Celle qui a grandi à Cambridge, où le milieu académique n’est jamais loin, s’étonne encore d’être tombée dans la recherche. Une vocation qui doit plus à une occasion qu’à un projet professionnel. « J’ai adoré mon stage de licence à l’université d’Edinburg, où je travaillais sur le sex-ratio des guêpes. J’étais très intriguée par le fait qu’elles n’aient pas toujours un sex-ratio de 50-50 comme la plupart des espèces mais qu’elles puissent donner une descendance largement composée de femelles. C’est une bizarrerie », raconte la chercheuse, en sympathie avec la jeune étudiante qu’elle était. Un poste d’ingénieur d’étude s’ouvre alors dans le labo où elle fait son stage en 2002. Elle saisit l’occasion qui la conduira en thèse un an plus tard.

Pour sa thèse, Alison Duncan travaille sur les interactions hôtes-parasites à partir des Daphnia magna, petits crustacés planctoniques. Elle observe comment, face à une épidémie bactérienne, certains spécimens plus sensibles au parasite, préviennent l’hécatombe en privilégiant une reproduction sexuée.  Ces daphnies ont en effet deux modes de reproduction, l’un sexué avec des œufs qui peuvent rester plusieurs mois avant de se développer, l’autre asexué (clonage) immédiat. « Les daphnies observées ont pondu abondamment au printemps, en réponse aux premiers individus infectés. Notre hypothèse est que privilégier la reproduction asexuée permettra à leurs œufs d’éclore plus tard, une fois l’épidémie passée », explique la chercheuse.

“My baptism of fire”

Doctorat en poche en 2006, elle enchaine trois post-doctorats à Montpellier, dans l’unité Mivegec (Maladies Infectieuses et Vecteurs : Écologie, Génétique, Évolution et Contrôle) puis à l’Institut des sciences de l’évolution de Montpellier. Cambridge et Montpellier ont en commun d’avoir des universités très reconnues en écologie de l’évolution. « Et la chaleur du sud ne gâche rien », glisse-t-elle. A chaque demande, elle obtient une bourse pour ses post-docs. Notamment une bourse Marie Curie et une bourse de l’UM pour les intenationaux. « Je rentrais juste dans les critères », justifie, modeste, la chercheuse, qui obtient un poste au CNRS en 2014.

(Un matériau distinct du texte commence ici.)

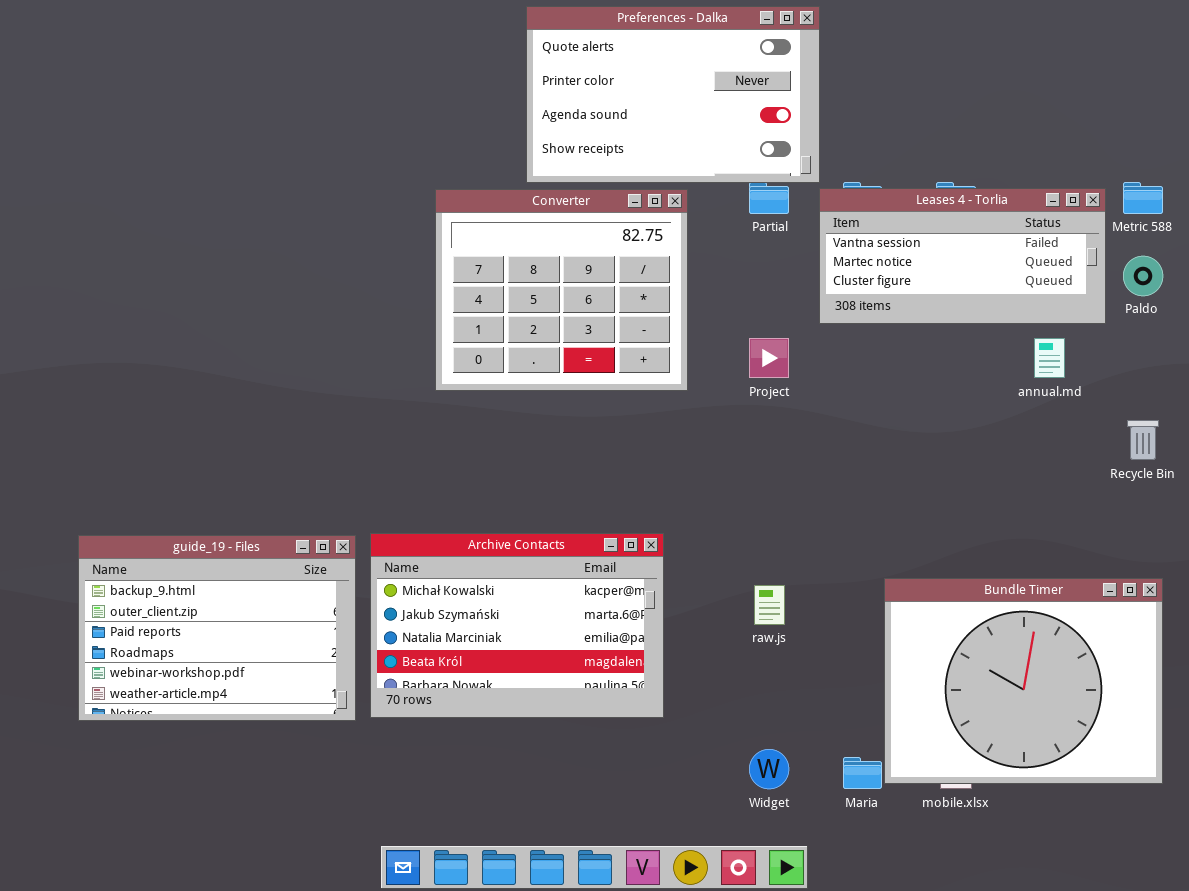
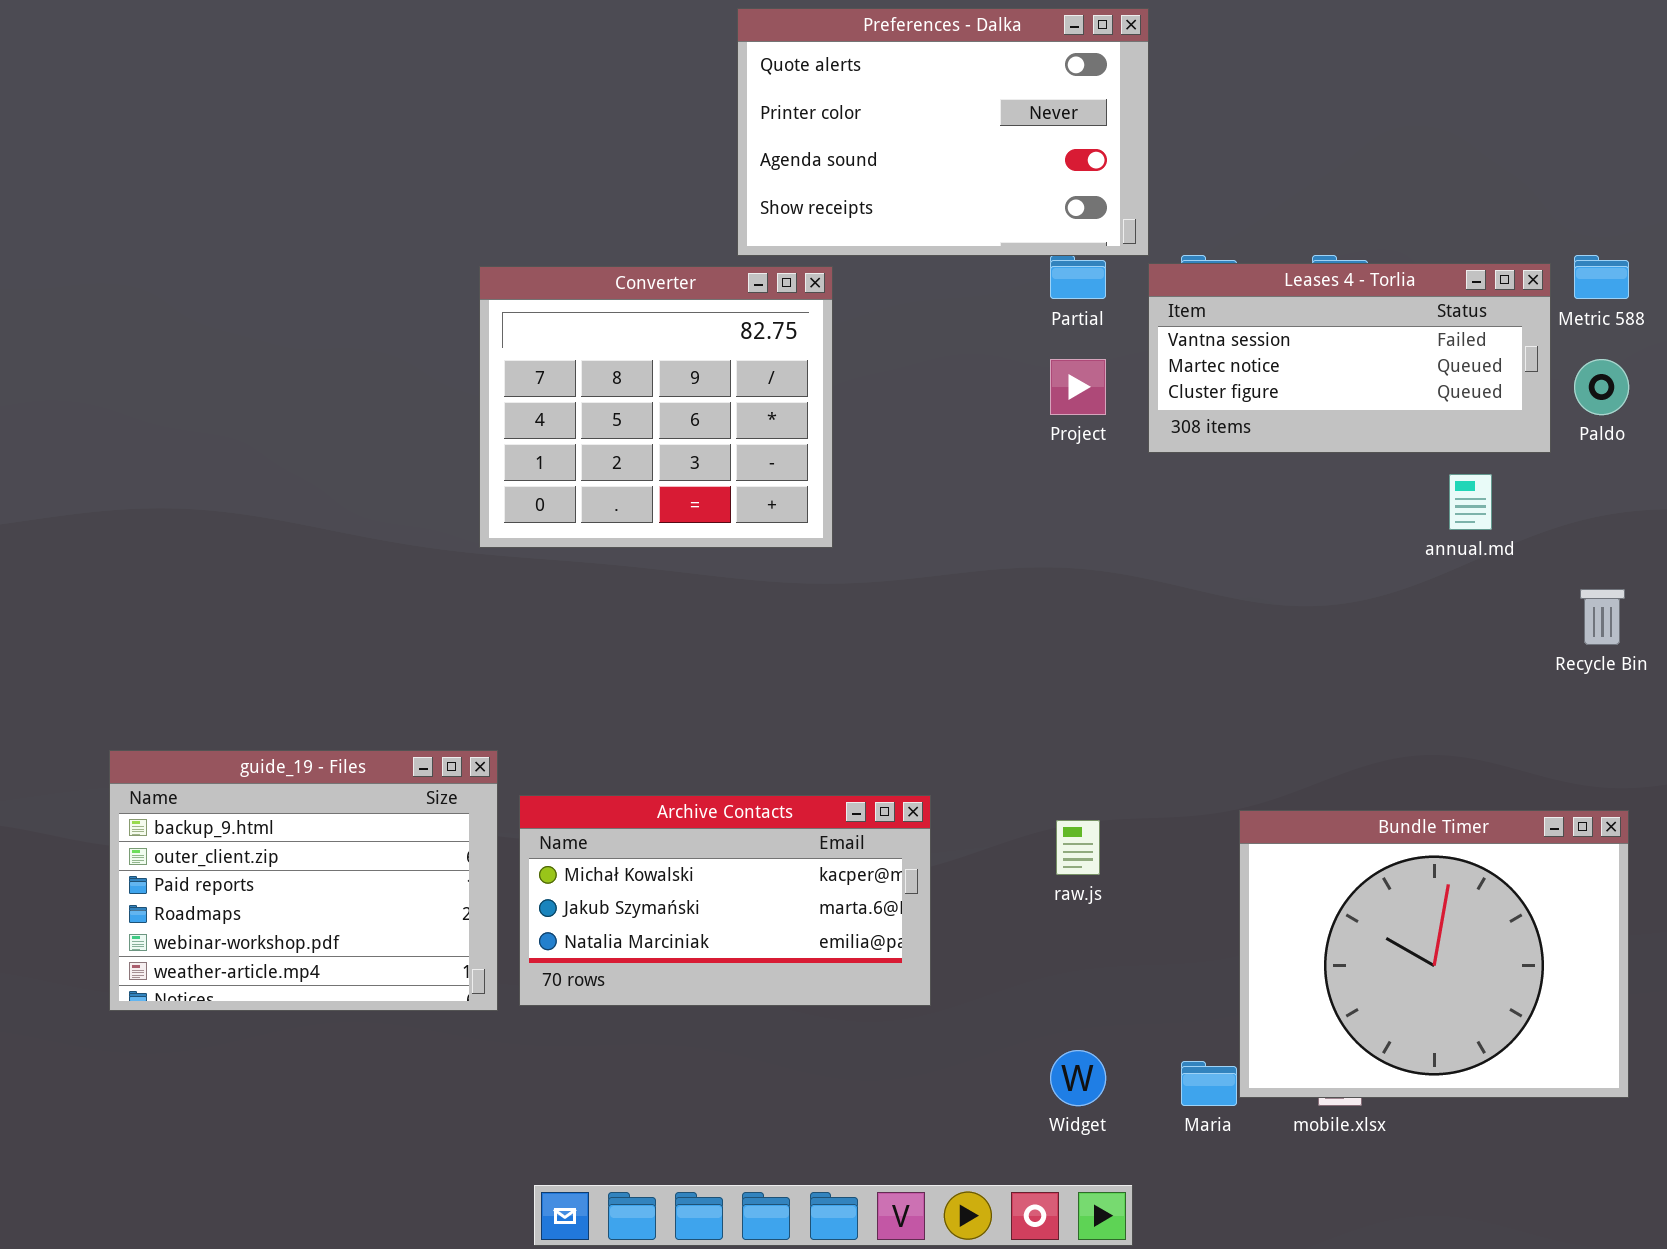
Converter: [435,189,688,391] -> [479,266,833,548], moved
Project: [749,338,789,378] -> [1050,359,1106,415], moved
Archive Contacts: [370,533,664,718] -> [519,795,931,1006], resized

« Je travaille sur plusieurs autres sujets dont un qui me passionne particulièrement, mais ça va faire long, non ? », avance Alison Duncan. Le sujet en question est la facilitation entre parasites pour l’attaque d’un hôte. Un projet avec l’Inrae sur des plants de tomates attaqués à la fois par des acariens et par le virus de la maladie bronzée de la tomate. Si une plante est infectée par le virus, les chercheurs observent un développement plus rapide des acariens. « On peut faire deux hypothèses qui ne s’excluent pas, explique la biologiste. Le virus déclenche chez la plante la libération d’acides aminés libres qui la rendent plus facile à manger par les acariens. Ou, affaiblie par le virus, la plante lutte moins bien contre les acariens. »

La chercheuse enseigne aussi. D’abord à l’occasion de deux années d’ATER de 2011 à 2013. « Ça a été my baptism of fire pour le français !  L’enseignement m’a beaucoup plu, le travail avec les étudiants aussi, même si j’étais très inquiète pour mon niveau de langue », se rappelle celle qui a continué à garder une part d’enseignement à l’université. Ayant obtenu son HDR en 2021, elle encadre deux thèses dont une en collaboration avec le Portugal.